Further, the reflecting surface 4D of the fourth embodiment is a substantially paraboloidal surface in vertical cross section, which is almost the same size as that of the lens 1D, and is a substantially hyperboloidal surface in transverse cross section, which is smaller than the lens 1D. Therefore, in the vertical cross section of the reflecting surface 4D, as shown in FIG. 50, the light beams L2 and L3 can be led to the lens 1D while being kept substantially along the optical axis S. Further, in the transverse cross section of the reflecting surface 4D, as shown in FIG. 51, the light beams L2 and L3 can be led to the lens 1D while being kept laterally dispersed with respect to the optical axis S. As a result, the fourth embodiment is the most suitable for a combination with the lens 1D having a flat shape in vertical cross section and a convex shape in transverse cross section. As shown in FIG. 52, the vehicle headlamp whose front surface (the surface of the lens 1D) is laterally long and longitudinal short can easily be obtained. Furthermore, in the lateral direction of the reflecting surface 4D, the lateral dimension of the reflector 3D can be minimized by the substantially hyperboloidal surface that is smaller than the lens 1D.

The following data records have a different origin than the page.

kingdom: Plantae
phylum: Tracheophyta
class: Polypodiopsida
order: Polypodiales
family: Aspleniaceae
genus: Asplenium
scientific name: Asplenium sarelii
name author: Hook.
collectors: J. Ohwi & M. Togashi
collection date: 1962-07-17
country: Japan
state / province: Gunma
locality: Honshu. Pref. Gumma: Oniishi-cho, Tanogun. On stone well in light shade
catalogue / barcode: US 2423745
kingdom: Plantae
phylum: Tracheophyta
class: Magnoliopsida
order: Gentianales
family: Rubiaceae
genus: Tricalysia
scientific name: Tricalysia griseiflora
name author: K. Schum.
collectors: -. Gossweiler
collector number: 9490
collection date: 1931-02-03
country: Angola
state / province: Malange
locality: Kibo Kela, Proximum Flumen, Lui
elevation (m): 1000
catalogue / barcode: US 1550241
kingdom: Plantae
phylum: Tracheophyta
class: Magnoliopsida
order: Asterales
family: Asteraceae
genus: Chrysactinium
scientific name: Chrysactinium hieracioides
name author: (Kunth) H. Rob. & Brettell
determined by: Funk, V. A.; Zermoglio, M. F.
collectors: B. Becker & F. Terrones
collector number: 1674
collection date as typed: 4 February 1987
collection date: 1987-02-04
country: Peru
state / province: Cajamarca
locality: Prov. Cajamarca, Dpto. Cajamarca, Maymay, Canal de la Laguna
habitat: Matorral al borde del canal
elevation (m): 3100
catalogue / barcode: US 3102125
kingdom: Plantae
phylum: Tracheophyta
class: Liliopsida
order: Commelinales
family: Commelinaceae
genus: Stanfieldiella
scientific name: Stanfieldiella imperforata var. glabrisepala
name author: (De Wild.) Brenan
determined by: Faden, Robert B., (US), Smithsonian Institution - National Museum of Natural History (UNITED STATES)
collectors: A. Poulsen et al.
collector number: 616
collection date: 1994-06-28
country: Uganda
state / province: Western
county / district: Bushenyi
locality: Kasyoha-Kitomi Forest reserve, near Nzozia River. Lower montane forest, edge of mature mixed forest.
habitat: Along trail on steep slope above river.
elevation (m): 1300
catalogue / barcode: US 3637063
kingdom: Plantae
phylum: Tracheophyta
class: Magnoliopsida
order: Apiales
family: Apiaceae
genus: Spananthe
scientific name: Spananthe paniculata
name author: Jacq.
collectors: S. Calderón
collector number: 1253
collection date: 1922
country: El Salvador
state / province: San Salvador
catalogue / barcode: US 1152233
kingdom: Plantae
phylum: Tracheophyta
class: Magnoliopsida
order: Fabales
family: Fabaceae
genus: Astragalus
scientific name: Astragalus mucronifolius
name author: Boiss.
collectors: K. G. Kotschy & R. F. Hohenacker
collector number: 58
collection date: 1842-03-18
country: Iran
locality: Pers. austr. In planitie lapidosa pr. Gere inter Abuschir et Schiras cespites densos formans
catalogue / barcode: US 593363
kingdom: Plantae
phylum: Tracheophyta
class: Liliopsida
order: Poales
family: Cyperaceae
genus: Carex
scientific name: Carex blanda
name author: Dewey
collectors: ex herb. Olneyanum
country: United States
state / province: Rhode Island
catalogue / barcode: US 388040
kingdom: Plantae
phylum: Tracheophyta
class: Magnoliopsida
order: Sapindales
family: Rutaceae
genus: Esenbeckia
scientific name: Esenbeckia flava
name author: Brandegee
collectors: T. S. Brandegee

In the fourth embodiment, the convex shape of the lens 1C in vertical cross section here indicates a shape having an optical function that refracts an incident light in a direction in which the light is converged from the optical axis S in the vertical cross section of the lens ID. Therefore, the convex shape includes a shape having a convex shape only in one side as shown in FIG. 49A, a shape having a concave shape in one side and a convex shape in the other side whose degree of curve is greater than that of the concave shape as shown in FIG. 49B, and a shape inclined with respect to the optical axis S as shown in FIG. 49C.
In the first, second, third, and fourth embodiments, NURBS as a free curved surface for light distribution is formed on each front surface and rear surface of the lenses 1A, 1B, 1C, and 1D. In this invention, however, the free curved surface for light distribution or the torus curved surface other than NURBS may be formed on the front surface and rear surface of the lenses 1A, 1B, 1C, and 1D.
In this invention, NURBS as the free curved surface for light distribution, free curved surface, or the torus curved surface may be formed on either the front surface or the rear surface of the lenses 1A, 1B, 1C, and 1D.
Further, in this invention, NURBS as the free curved surface for light distribution, free curved surface, and the torus curved surface may not be formed on the front surface and rear surface of the lenses 1A, 1B, 1C, and 1D.
Although the invention has been described with respect to a specific embodiment for a complete and clear disclosure, the appended claims are not to be thus limited but are to be construed as embodying all modifications and alternative constructions that may occur to one skilled in the art which fairly fall within the basic teaching herein set forth.